If I pass back to the client the Dataspace_capability for the sub-rm, am I correct in saying that the client cannot get to the physical address of the mapped region since this is a Dataspace not a Ram_dataspace? This this case I'd need to pass it back explicitly as an extra param.
Also, can you clarify the difference between Dataspace and Ram_dataspace and how you can convert (if at all) between the two?
Thanks Daniel
Hi Daniel,
I have a server which own as Ram_dataspace and dishes it out to client's by using sub-rm attachments.
If I pass back to the client the Dataspace_capability for the sub-rm, am I correct in saying that the client cannot get to the physical address of the mapped region since this is a Dataspace not a Ram_dataspace? This this case I'd need to pass it back explicitly as an extra param.
that's correct. A managed dataspace is assembled out of (potentially) multiply other dataspaces, each located at a different physical address range. As there is no single physical contiguous address range for the whole managed dataspace, we cannot return a meaningful value as 'phys_addr'. Hence, you'd need to add an extra interface for querying the physical address of (a portion of) the managed dataspace.
Given your description, I guess, you are using a managed dataspace to emulate RAM dataspace, which can be transparently revoked, or migrated to another physical location?
Also, can you clarify the difference between Dataspace and Ram_dataspace and how you can convert (if at all) between the two?

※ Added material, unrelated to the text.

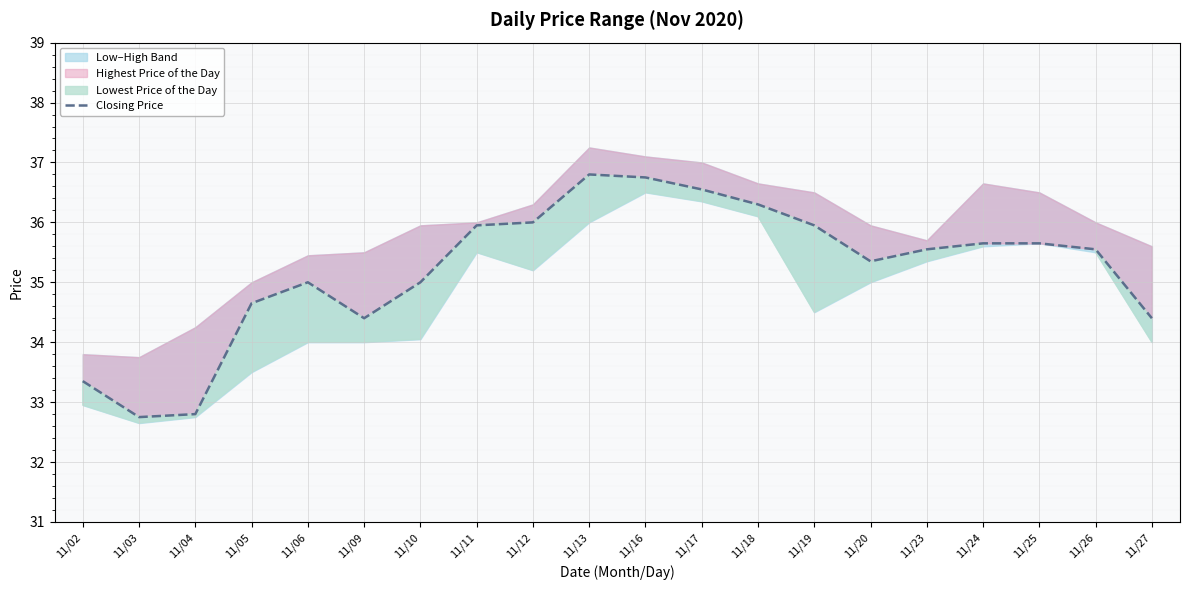

How many interior local valleys (lower than both neighbors) does the data have?

3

There is no functional difference. The dataspace type merely denotes the interface from where the dataspace originated from. E.g., a 'Rom_dataspace' originates from 'Rom_session', an 'Io_mem_dataspace' originates from 'Io_mem_session', etc. Because all those types are derived from the 'Dataspace' base type, you can use a 'static_cap_cast' to convert the types. E.g.,
Ram_dataspace ram_ds_cap; Dataspace ds_cap; ... ds_cap = static_cap_cast<Dataspace>(ram_ds_cap);
The capability-type-casting rules are analogous to using 'static_cast' for C++ types. The cast function templates are located at:
base/include/base/capability.h
Cheers Norman
Thanks Norman. One last question...
If I create a class which inherits from Dataspace_capability I assume the RPC marshalling/unmarshalling can't deal with it properly?
struct X : Genode::Dataspace_capability { addr_t phys; };
So I can avoid adding extra parameters.
Daniel
On Tue, 2013-07-02 at 08:37 +0200, Norman Feske wrote:
Hi Daniel,
I have a server which own as Ram_dataspace and dishes it out to client's by using sub-rm attachments.

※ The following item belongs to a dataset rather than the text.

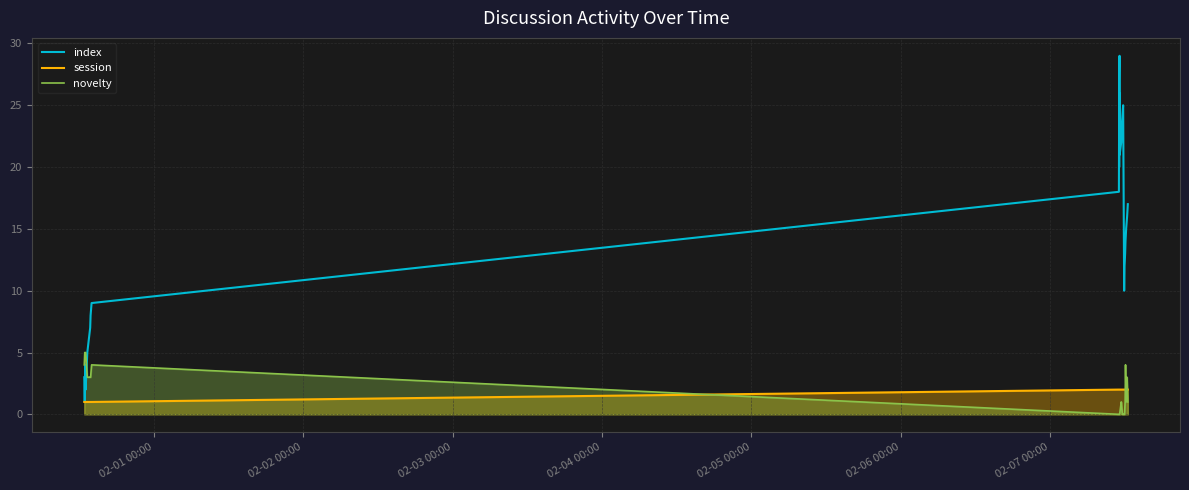

What is the greatest value displayed?

29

If I pass back to the client the Dataspace_capability for the sub-rm, am I correct in saying that the client cannot get to the physical address of the mapped region since this is a Dataspace not a Ram_dataspace? This this case I'd need to pass it back explicitly as an extra param.
that's correct. A managed dataspace is assembled out of (potentially) multiply other dataspaces, each located at a different physical address range. As there is no single physical contiguous address range for the whole managed dataspace, we cannot return a meaningful value as 'phys_addr'. Hence, you'd need to add an extra interface for querying the physical address of (a portion of) the managed dataspace.

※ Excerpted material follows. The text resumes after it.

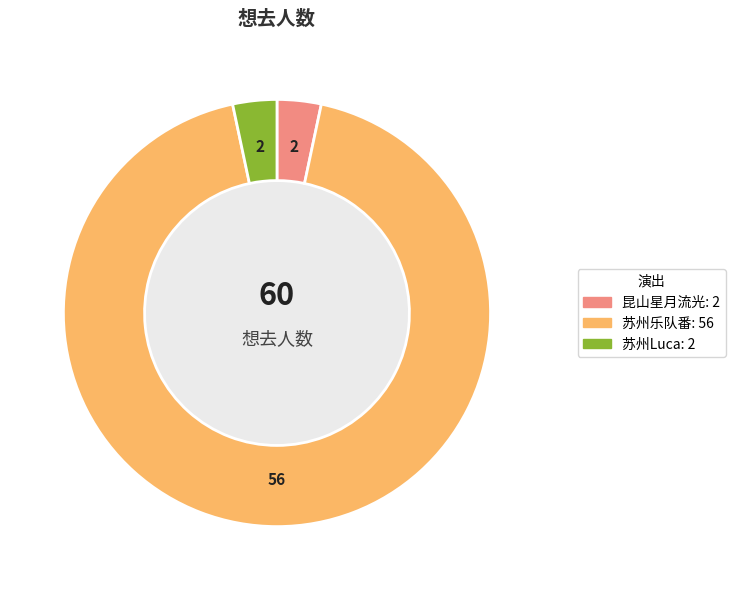

Is there a majority slice in this chart?

Yes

Given your description, I guess, you are using a managed dataspace to emulate RAM dataspace, which can be transparently revoked, or migrated to another physical location?
Also, can you clarify the difference between Dataspace and Ram_dataspace and how you can convert (if at all) between the two?
There is no functional difference. The dataspace type merely denotes the interface from where the dataspace originated from. E.g., a 'Rom_dataspace' originates from 'Rom_session', an 'Io_mem_dataspace' originates from 'Io_mem_session', etc. Because all those types are derived from the 'Dataspace' base type, you can use a 'static_cap_cast' to convert the types. E.g.,
Ram_dataspace ram_ds_cap; Dataspace ds_cap; ... ds_cap = static_cap_cast<Dataspace>(ram_ds_cap);
The capability-type-casting rules are analogous to using 'static_cast' for C++ types. The cast function templates are located at:
base/include/base/capability.h
Cheers Norman
Hi Daniel,
If I create a class which inherits from Dataspace_capability I assume the RPC marshalling/unmarshalling can't deal with it properly?
struct X : Genode::Dataspace_capability { addr_t phys; };
So I can avoid adding extra parameters.
I am afraid that this approach won't work. The delegation of capabilities is handled by the insertion/extraction operator overloads that take a 'Capability<T>' as argument. I am not 100% sure whether or not the operator matches for your type but in any case, it won't work. If the object is regarded as a capability, the capability will be delegated but the 'phys' member won't be transferred. On the other hand, if the object is regarded as a plain data type, the 'phys' value will be transferred, but the capability won't be delegated.
I suggest to add a separate RPC interface function (to the session interface of your service) that takes a 'Dataspace_capability' as argument and returns the physical address as return value).
Maybe there is another solution for the high-level problem you try to solve using the managed dataspace? But given the scarce information I have for now, I am unable to see the big picture, which makes it somehow difficult to assist you.